The annual average salary among full-time staff songwriters working in the United States is $43,000, according to the State University website at the time of publication. The U.S. Bureau of Labor Statistics lumps salary data for salaried songwriters in with music directors, composers and conductors. The average salary for these creative professions was $52,750 per year, or $25.36 per hour, as of May 2010. Singer-songwriters who focus on performing their own work typically don't earn full-time salaries, but their average hourly salary is $30.22, about five dollars more than music directors and composers earn per hour, according to BLS.

Finding Work

A songwriter must do a lot of self-marketing for his product before gaining employment with a record company or music publisher. After writing their music, songwriters often record demo tapes or records, which feature their own music. Songwriters market these demo tapes in several ways: they publish them on the Internet through personal websites; they send them directly to performers; or they mail them to various recording companies and publishers. Singer-songwriters performing their own music also invite record executives or other administrative workers in the music industry to gigs.


Multiple careers are open to individuals who consider themselves as songwriters. Commercially, many songwriters involved with music recording work as staff writers for record companies, music publishers or recording groups. Full-time songwriters at these jobs receive a weekly salary, often treated as an advance on future royalty earnings or may work short-term as a freelance hire on specific projects copyrighted by the company. Songwriters also create commercial jingles for advertising companies, theme music for movies or television and musical librettos for live theater. Freelance writers working directly for musical performers, or freelancers given the rights to royalties by a record company, typically earn money through royalties on their music.


To earn royalties, a songwriter must first register himself and his music with the American Society of Composers, Authors and Publishers, or ASCAP; Broadcast Music, Incorporated, or BMI; or the Society of European Stage Authors and Composers, or SESAC. These organizations collect and distribute royalties for registered members when their music appears in television shows, films, live performances or any other situation covered by royalty law.

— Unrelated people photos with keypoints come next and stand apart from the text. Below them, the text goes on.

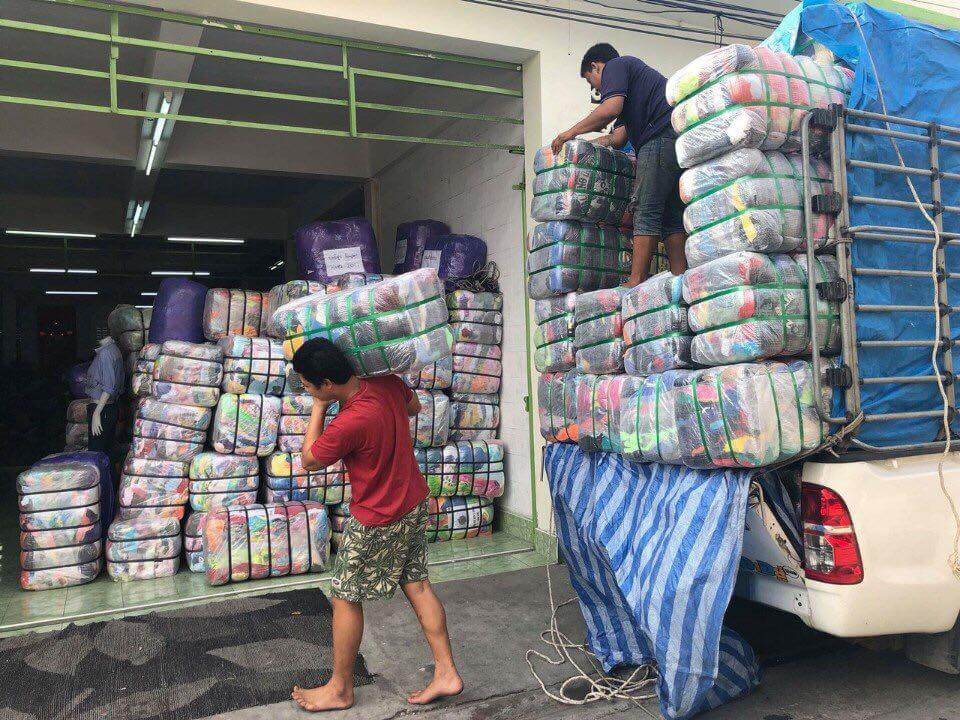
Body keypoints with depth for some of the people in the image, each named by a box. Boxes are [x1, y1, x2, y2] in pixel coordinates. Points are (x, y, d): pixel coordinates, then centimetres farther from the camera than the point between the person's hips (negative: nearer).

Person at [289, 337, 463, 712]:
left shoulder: (348, 423, -32)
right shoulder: (389, 383, -11)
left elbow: (309, 460, -13)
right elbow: (413, 407, 14)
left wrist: (319, 407, -9)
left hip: (377, 521, -8)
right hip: (414, 503, 8)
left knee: (345, 599, 11)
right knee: (416, 585, 17)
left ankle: (340, 689, 29)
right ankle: (446, 674, 25)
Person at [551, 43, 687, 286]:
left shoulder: (614, 65, 10)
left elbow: (611, 108, -11)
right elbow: (618, 138, 26)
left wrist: (572, 132, -1)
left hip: (663, 134, -9)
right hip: (686, 138, 9)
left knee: (646, 210, -12)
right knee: (673, 214, 6)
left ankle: (636, 282, -15)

American songwriters qualify for four different types of royalties for which they are legally required to receive for the use of their work. Mechanical royalties pay based on copies of the song or record sold; at the time of publication, the mechanical royalty rates for American songwriters were 9.1 cents per song sold or downloaded digitally, or 1.75 cents per minute, whichever is greater. Performance royalties accrue when another singer performs a songwriter’s music. Songwriters typically contract to earn either 75 percent of all performance royalties or 100 percent of the writer's share and 50 percent of the publisher's share. Songwriters also earn synchronization fees -- flat rate fees worked into a contract that reflect the budget of the overall film or television production, and print income for sheet music sales.